News LoveKraków.pl

Poseł koalicji rządowej chce unieważnienia uchwały w sprawie Strefy Czystego Transportu

fot. Krzysztof Kalinowski/LoveKraków.pl

Poseł Polski 2050 Rafał Komarewicz domaga się, by wojewoda małopolski Krzysztof Jan Klęczar z PSL unieważnił krakowską uchwałę dotyczącą Strefy Czystego Transportu. – Nie podjęliśmy jeszcze decyzji – mówi dyrektor z urzędu wojewódzkiego.

W ubiegłą środę w Dzienniku Urzędowym Województwa Małopolskiego ukazała się nowa uchwała Rady Miasta Krakowa.

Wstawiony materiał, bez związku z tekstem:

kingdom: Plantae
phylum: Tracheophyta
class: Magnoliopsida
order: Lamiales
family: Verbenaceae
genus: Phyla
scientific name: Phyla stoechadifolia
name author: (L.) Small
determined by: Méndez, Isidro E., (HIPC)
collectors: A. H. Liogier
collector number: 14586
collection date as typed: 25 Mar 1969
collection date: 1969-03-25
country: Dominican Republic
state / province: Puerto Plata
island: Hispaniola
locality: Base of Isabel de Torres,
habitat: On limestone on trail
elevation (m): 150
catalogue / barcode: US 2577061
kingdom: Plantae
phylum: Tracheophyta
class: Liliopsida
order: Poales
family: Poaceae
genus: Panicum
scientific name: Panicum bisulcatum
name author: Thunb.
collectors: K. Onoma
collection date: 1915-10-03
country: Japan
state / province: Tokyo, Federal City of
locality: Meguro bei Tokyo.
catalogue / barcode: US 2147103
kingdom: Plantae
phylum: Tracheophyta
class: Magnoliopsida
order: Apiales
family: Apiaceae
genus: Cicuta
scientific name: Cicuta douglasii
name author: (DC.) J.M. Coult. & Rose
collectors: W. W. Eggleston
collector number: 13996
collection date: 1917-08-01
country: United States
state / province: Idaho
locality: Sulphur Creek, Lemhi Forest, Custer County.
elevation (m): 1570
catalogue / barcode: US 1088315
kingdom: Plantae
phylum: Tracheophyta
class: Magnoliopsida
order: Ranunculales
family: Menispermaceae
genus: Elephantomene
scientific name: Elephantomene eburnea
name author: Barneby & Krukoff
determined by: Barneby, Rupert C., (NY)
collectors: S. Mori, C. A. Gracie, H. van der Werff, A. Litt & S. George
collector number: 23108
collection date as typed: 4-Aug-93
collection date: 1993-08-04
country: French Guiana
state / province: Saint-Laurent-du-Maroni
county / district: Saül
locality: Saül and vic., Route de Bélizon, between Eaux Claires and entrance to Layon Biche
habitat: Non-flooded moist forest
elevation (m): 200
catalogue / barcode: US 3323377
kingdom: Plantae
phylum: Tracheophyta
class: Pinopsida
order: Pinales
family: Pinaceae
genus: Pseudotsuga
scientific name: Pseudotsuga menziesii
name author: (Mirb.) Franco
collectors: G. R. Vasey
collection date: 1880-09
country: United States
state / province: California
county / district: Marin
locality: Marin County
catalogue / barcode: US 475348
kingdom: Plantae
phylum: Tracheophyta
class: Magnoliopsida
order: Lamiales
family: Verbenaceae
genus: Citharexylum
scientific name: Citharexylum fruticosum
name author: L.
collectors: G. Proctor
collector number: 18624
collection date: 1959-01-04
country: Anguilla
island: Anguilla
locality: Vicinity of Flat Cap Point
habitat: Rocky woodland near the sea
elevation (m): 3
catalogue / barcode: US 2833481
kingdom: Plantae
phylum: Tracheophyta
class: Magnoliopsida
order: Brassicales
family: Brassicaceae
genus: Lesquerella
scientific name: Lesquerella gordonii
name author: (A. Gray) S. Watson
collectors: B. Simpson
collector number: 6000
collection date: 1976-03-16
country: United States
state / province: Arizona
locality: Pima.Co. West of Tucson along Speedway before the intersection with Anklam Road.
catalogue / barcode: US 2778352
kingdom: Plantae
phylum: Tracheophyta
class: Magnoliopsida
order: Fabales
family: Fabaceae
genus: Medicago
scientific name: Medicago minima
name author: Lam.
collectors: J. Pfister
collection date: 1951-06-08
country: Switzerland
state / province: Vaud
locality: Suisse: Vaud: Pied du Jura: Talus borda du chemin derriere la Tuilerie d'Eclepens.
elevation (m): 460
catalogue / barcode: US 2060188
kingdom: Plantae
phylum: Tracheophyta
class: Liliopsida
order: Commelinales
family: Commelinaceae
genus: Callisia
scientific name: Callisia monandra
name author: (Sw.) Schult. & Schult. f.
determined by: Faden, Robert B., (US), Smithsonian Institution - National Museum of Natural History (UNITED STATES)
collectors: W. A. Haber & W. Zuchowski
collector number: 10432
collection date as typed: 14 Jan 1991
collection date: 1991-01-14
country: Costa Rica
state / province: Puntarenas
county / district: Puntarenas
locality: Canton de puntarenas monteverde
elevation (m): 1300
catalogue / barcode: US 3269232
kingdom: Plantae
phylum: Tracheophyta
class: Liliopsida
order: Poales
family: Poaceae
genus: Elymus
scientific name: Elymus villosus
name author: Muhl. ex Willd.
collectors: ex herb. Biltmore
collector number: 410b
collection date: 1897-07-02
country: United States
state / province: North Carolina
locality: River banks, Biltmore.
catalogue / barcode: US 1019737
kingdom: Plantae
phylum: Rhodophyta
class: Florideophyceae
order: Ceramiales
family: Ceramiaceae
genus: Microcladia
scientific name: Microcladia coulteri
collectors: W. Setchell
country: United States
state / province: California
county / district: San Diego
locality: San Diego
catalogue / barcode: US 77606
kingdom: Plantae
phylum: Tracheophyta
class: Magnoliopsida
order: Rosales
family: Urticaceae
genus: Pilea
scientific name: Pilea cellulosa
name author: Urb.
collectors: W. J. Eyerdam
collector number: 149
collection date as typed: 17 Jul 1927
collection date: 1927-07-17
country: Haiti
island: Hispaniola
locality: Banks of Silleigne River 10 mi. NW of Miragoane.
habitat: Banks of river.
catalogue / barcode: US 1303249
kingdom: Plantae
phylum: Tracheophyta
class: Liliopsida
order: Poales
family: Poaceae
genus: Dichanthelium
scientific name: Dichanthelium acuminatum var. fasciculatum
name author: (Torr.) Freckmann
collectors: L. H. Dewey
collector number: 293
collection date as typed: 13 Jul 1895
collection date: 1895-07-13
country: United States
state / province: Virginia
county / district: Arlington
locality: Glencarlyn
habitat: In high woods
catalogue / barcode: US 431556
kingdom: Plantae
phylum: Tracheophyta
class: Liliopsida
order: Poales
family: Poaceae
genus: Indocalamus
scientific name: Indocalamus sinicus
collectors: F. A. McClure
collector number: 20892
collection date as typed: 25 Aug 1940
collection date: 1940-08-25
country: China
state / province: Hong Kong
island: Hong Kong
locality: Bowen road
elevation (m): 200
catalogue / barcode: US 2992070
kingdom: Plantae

Jej zapisy mają wejść w życie 1 stycznia przyszłego roku.

Na mocy nowych przepisów ograniczenia nie obejmą samochodów już będących w posiadaniu krakowian. Do strefy nie wjadą natomiast auta benzynowe starsze niż z 2005 roku oraz diesle sprzed 2014. Dla kierowców, którzy nie dostosują się do zasad, przewidziano tzw. „furtkę” – możliwość wjazdu za opłatą: 2,5 zł za godzinę lub 5 zł za dzień. Od 2027 roku stawka wzrośnie do 15 zł. Będą też dostępne abonamenty: 100 zł miesięcznie w 2026 r., 250 zł w 2027 r., a od 2028 r. już 500 zł.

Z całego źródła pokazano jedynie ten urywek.